Doctor of Engineering (DEng)

Document Type

Doctoral Dissertation

College

Arts and Sciences

Department/School/Program

Earth and Environmental Sciences (Geology)

First Advisor

Dr. Edward Woolery

Abstract

Multiple geophysical and geological data sets were compiled, reprocessed, and interpreted using state-of-the-art signal processing and modeling algorithms to characterize the complex post-Paleozoic geology that overlies the southwestern projection of the Fluorspar Area Fault Complex (FAFC) in western Kentucky. Specific data included 21.5 km of SH-wave seismic reflection, 1.5 km of P-wave seismic reflection, 2 km of electrical resistivity, vertical seismic profiles, Vp and Vs sonic-suspension logs, and 930 lithologic borehole logs. The resultant model indicates three general northeast–southwest-oriented fault zones pass through the study area as southwestern extensions of parts of the FAFC. These fault zones form two significant subparallel grabens with ancillary substructures. The geometry of the interpreted fault zones indicates that they have undergone episodic tectonic deformation since their first formation. Evidence of thickening and steeply dipping reflectors within Tertiary and Quaternary sediment in the downthrown blocks indicate syndepositional movement. Subtle thickening and lack of steeply dipping intraformational reflectors in the Cretaceous suggest a more quiescent period, with sediment deposition unconformably draping and filling the earlier Paleozoic structural surface. There is also evidence that the Tertiary and early Quaternary reactivation was associated with an extensional to compressional regional stress reversal, as manifested by the antiformal folds seen in the hanging wall reflectors and the potential small-amplitude force folds in the Quaternary alluvium, as well as a clear displacement inversion along the Metropolis-loess seismic horizon in two high-resolution reflection images.

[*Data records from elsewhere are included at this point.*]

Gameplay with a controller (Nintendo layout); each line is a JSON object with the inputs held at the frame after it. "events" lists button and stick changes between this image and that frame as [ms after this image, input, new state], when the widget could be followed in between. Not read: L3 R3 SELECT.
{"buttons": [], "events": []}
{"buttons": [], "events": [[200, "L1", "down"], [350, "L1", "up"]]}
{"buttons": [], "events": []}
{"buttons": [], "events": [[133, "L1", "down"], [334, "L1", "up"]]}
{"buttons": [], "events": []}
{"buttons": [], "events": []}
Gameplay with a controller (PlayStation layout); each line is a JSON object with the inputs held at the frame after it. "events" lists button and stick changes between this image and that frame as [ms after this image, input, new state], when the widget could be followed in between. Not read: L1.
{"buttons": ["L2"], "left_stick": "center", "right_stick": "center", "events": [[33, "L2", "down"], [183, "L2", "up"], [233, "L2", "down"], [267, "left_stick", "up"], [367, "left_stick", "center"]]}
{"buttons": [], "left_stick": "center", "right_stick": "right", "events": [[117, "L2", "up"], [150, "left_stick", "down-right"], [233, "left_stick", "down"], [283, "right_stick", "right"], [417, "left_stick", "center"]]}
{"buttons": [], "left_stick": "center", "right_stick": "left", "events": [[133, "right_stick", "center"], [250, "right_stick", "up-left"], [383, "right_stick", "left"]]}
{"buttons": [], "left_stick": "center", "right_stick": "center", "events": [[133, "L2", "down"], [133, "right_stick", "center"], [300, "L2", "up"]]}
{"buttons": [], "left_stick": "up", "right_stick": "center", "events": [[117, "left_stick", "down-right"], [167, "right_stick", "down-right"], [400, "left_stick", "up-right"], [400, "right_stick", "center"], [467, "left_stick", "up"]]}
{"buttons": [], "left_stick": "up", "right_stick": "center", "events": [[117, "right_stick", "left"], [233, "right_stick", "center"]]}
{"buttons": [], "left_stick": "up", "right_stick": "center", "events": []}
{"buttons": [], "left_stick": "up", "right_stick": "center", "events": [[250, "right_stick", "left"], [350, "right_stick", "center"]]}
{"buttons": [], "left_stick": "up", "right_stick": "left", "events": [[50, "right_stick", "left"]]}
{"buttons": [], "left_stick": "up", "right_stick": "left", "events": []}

A surface shear-wave splitting experiment proved to be an efficient and effective tool for characterizing shallow subsurface azimuthally anisotropic geologic inclusions in low-impedance water-saturated sediment environments. The measured azimuthal anisotropy across a well-constrained N60ºE-striking fault exhibited a natural coordinate system that had a fast direction coincident with the fault strike and an orthogonal slow direction. This is also one indicator that faults inactive during significant geologic intervals (i.e., Holocene) do not "heal". Integrated shear-wave velocity models and electrical resistivity tomography profiles across the fault zones exhibit lower shear-wave velocities and resistivities within the deformation zones compared with values outside the boundaries. This is additional evidence that the deformed sediment does not reconsolidate or heal, but that the sediment particle configuration remains more loosely packed, providing an increase in the overall porosity (i.e., hydraulic conductivity). This can wholly or in large part explain the anomalous contaminant plume migration path that is coincident with the deformed zones of the regional gravel groundwater aquifer.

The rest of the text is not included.